Pierre Mazet (http://www.pierre-mazet42.com/) auteur de nombreux Polars et passionné d’Histoire nous présente des stéphanois ou des lieux de cette ville si sympathique.
Le patrimoine immobilier de Saint-Etienne a été fortement marqué par son passé industriel et administratif. Cependant les hôpitaux et hospices ont laissé également des traces de grande qualité dans le paysage stéphanois.
Un, en particulier est encore bien visible aux yeux du promeneur curieux : la Charité, dont l’entrée est située à l’extrémité de la place Chavanelle.
A l’origine, la Charité est conçue comme un hospice. Si l’hôpital accueille les malades pour les soigner, l’hospice recueille ceux dont la prise en charge n’est pas assurée par l’hôpital : les « pauvres » en difficultés sociales, physiques, morales ou psychologiques, vieillards, enfants abandonnés et incurables.
Dans un édit datant de 1862, Louis XIV invite les principales villes du royaume à se doter de ce genre d’établissements :
« Sa Majesté (il s’agit de Louis XIV) a invité les principales villes et notamment celle de Saint-Etienne à concourir à son désir pour l’établissement d’une maison de charité qui y était plus nécessaire et plus utile qu’en nulle autre, à cause des grandes fabriques de la soie et du fer qui s’y font, et dont les ouvriers et artisans désertaient journellement ou s’adonnaient à mendier, à l’oisiveté et fainéantise, par un vice contagieux qui se communiquait des uns aux autres. »
Le rigoureux hiver 1679-1680 fait s’abattre sur Saint-Étienne une situation de profonde misère. Afin d’endiguer la mendicité, les notables de la ville, et parmi eux le curé Guy Colombet, décident la création d’une « maison de charité et d’aumosne» en 1682. La première maison de Charité et d’aumônerie générale fut provisoirement installée dans la maison de Mlle Maisonnette, rue Tarentaise (abandonnée en 1694, détruite aujourd’hui), financée par les dons incités par les prêches et sermons du prêtre. Cent-vingt pauvres sont alors accueillis rue Tarentaise. La chapelle n’est qu’une simple pièce de l’immeuble.

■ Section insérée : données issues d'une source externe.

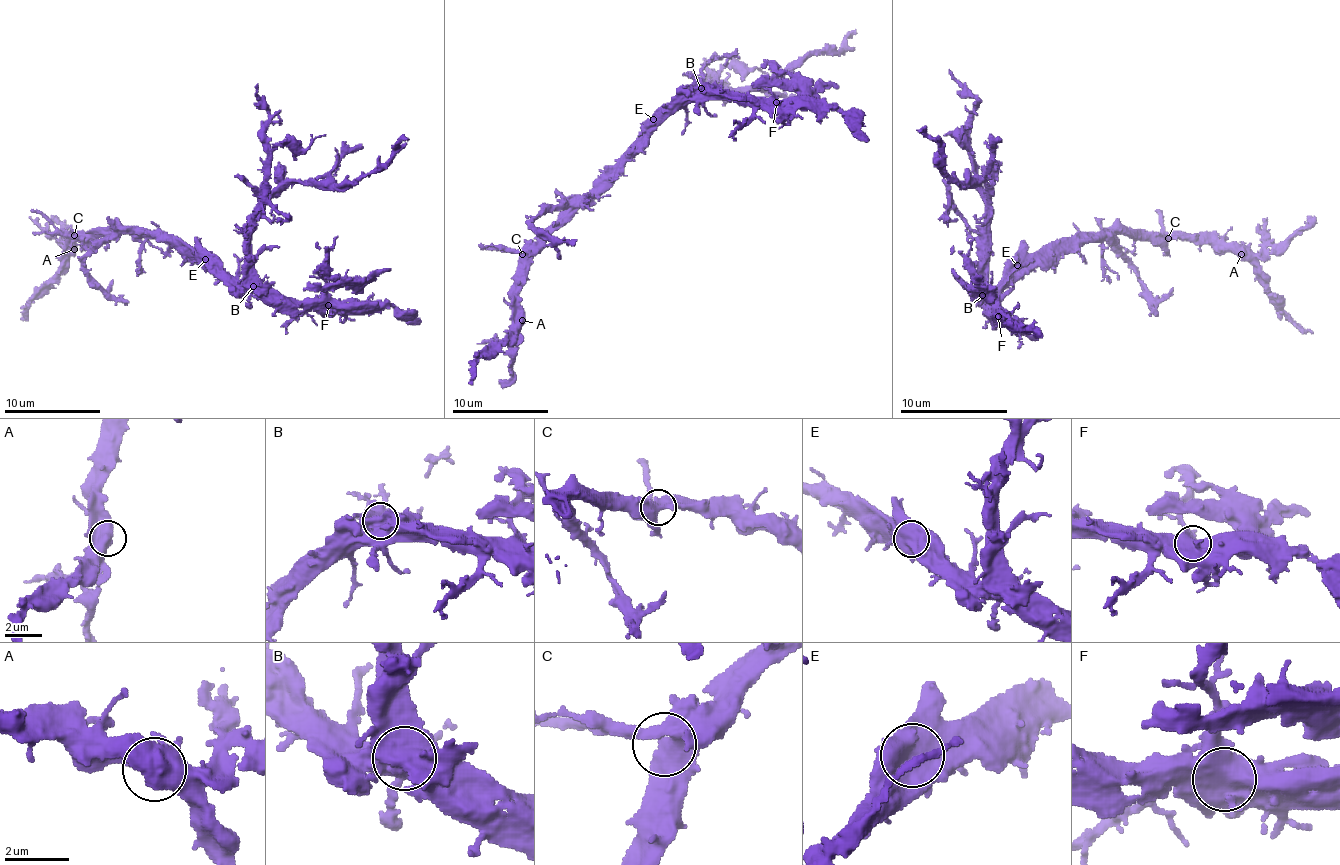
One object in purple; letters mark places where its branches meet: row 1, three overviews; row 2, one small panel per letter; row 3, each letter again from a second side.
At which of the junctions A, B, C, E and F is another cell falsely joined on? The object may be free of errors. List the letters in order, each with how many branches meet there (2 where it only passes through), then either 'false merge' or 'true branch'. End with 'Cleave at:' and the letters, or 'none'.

En 1694, la Charité trop à l’étroit à Tarentaise s’installe dans le Pré des Minimes, à son emplacement actuel entre la rue Michelet et la rue de Valbenoite (aujourd’ui rue Pointe Cadet). La construction de trois corps de logis et d’une grande cour a lieu de 1690 à 1693 selon les plans du frère capucin André.
La construction d’une chapelle est envisagée en 1708, mais elle est retardée par le terrible hiver 1709.
Construite sur un plan rectangulaire et en grès houiller typique de Saint-Etienne, elle porte sur sa façade une très séduisante allégorie de la Charité : une femme qui tient dans ses bras un enfant tandis que deux autres s’accrochent à ses jupes, cernée de deux sortes de macarons sous lesquels sont inscrits les mots Caritas (Charité) et Orare (Prière). Elle est couronnée d’un clocheton carré surmonté d’un dôme d’ardoises.
Elle fut flanquée de deux bas-côtés en 1803 et inscrite à l’inventaire des Monuments historiques le 7 décembre 1979. Au XIXème siècle, devant l’accroissement rapide de la population, on décide la construction d’un vaste hôpital au Sud de la ville, ainsi que l’agrandissement de la Charité. Les bâtiments de l’Hôtel-Dieu, vétustes, sont détruits et l’architecte Léon Lamaizière construit deux bâtiments destinés aux enfants assistés et aux femmes incurables à l’angle de la rue Badouillère et de la rue Saint-Roch (actuelle rue Fougerolles). En 1929, trois nouveaux pavillons sont construits par les architectes Coste et Lasserre et inaugurés le 13 mai 1933. La façade est du style art- déco à la mode des années 30.
A l’intérieur, la salle d’administration est décorée de trois fresques (en réalité des toiles marouflées) classées en 1984. Elles sont l’œuvre du peintre Maurice Denis, fondateur des ateliers d’art sacré. L’artiste, choisi par une commission menée notamment par le père Couturier de Montbrison, mit trois années à les réaliser entre 1933 et 1936. Réalisées à Saint-Germain-en-Laye, elles furent inaugurées le 19 mars 1936. Ces toiles sont parmi les dernières de l'artiste. Les façades et toitures, la montée d’escalier, le palier du premier étage et la salle d’honneur de ce dernier sont inscrits à l’Inventaire supplémentaire des Monuments historiques depuis 2002.